Sunday, November 25, 2007

THE MIST: The Jack Sack Movie Review

DAMMIT! There are no Gorillas in "The Mist!"

And too bad, because this movie would have been a lot better of there were some monkeys flinging their poop. Filling in for the gorillas are a bunch of uptight, annoying New Englanders who toss their own brand of feces at one another, in the form of silly dialogue. If you had any hopes for this movie, prepare to be disappointed in a big way.

PLOT (using the term loosely) AND THOUGHTS: "The Mist" is a modern fable of fear, distrust and paranoia in this post-9/11 world. Or is it this post-McCarythism Red Scare world? I lose track-- apparently mankind is consistently screwed up.

The movie takes place in Lazytown, Maine where a bunch of slow-moving locals are hitting the supermarket after a storm rolled through the night before, causing power-loss and extensive damage to the area. About ten minutes into the movie, we are with the film's hero, David Drayton (Thomas Jane) and his little boy (we'll call him "Skippy" because it doesn't really matter) as a thick fog, dare I say MIST, envelopes the area. But this is no normal mist. Like Steve Martin's terrible B-movie from "Bowfinger" this is some chubby rain indeed.

This story comes courtesy of a Stephen King novella from 1980. Updated for modern tastes, we get a lot of fake-looking computer-generated creatures running around in this mist, glad to eat any human foolish enough to venture out into the soupy hell-on-earth beyond the supermarket's front doors. And people keep running outside! Hell, I stay in if there's a hailstorm. But 100 ft.-tall lobsters apparently can't keep these slack-jawed locals at bay. But where did these 50 lb. spiders come from anyway? Haliburton? The Religious Right? No, silly, the Military! For an organization that can barely find weapons of mass destruction, the U.S. military has some bitchin' scientists that have opened up a portal through space and time which unfortunately happened to come across a place where the bugs run the show. And these bugs are not shy, no ma'am!

Without mincing words, the movie flat-out sucks. The allegories about fear and self-destruction are trite. The religious zealot that causes trouble in the supermarket (played by Marcia Gay Harden) is a caricature not a character. And in the immortal words of Rodney King (no relation to Stephen): Can't we all just get along? Apparently not. People throw cans of peas at one another to start. But by the film's third act, full-on stabbings and shootings are the order of the day.
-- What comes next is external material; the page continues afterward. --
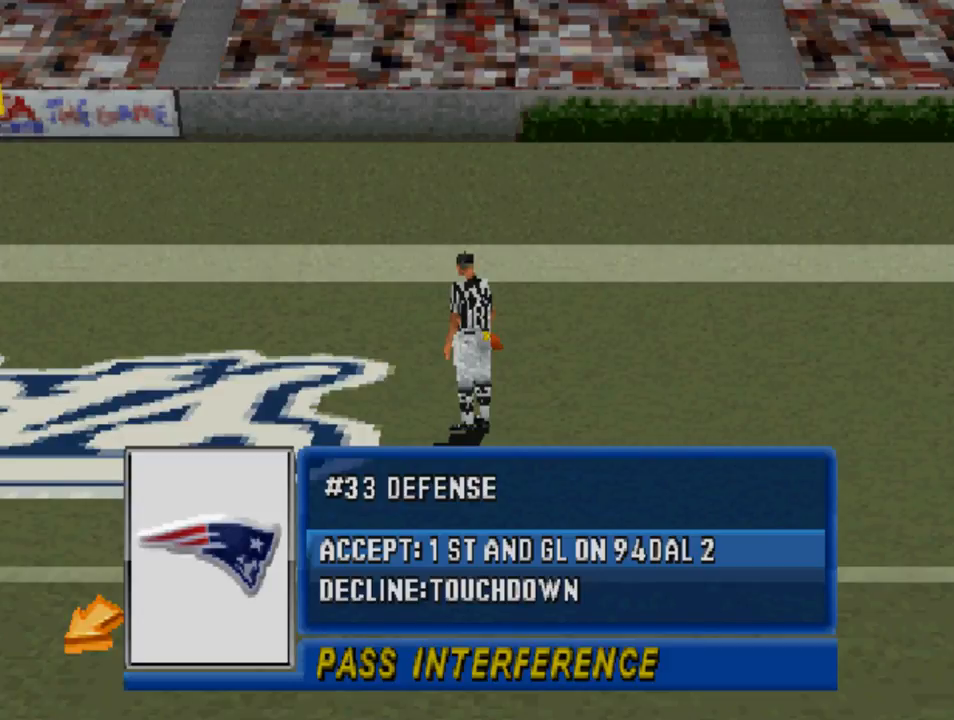
Gameplay with a controller (PlayStation layout); each line is a JSON object with the inputs held at the frame after it. "events" lists button and stick changes between this image and that frame as [ms after this image, input, new state], when the widget could be followed in between.
{"buttons": [], "left_stick": "center", "right_stick": "center", "events": [[33, "DPAD_DOWN", "down"], [133, "DPAD_DOWN", "up"]]}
Come on people, wake up! Big oil compan-err big bugs are the enemy!

The script, written by the guy who wrote "The Shawshank Redemption," has about as much in common in terms of quality with that movie as my car has with a Porsche. And the film's ending is not ironic like it wishes to be. Instead, it elicits a Nelson Muntz laugh ("HA-Ha!"). Our "hero" makes a fool-hardy decision so lame as to rival someone putting a million bucks down on the N.Y. Jets winning this year's Super Bowl. What a douche.

WHAT WOULD JACK DO?: See, this is where a WWJD question comes in handy. Jack would have thrived in this situation. He first would have identified himself to the supermarket folk as a federal agent. That would have been helpful to start. All Thomas Jane's character brought to the table was that he was an artist! Oh yeah, art-boy, save the day! And you know what, after dealing with several ass-bag CTU directors over the years, Bauer would have handled the religious lady with expert hands, probably convincing her to go out and negotiate a peace with the killer lobsters early on. And the boy, who asks his father to promise to keep him safe, would have gotten Jack Bauer's word to that end, and things would have ended up a lot better for all involved. This movie needed Jack Bauer in the worst way.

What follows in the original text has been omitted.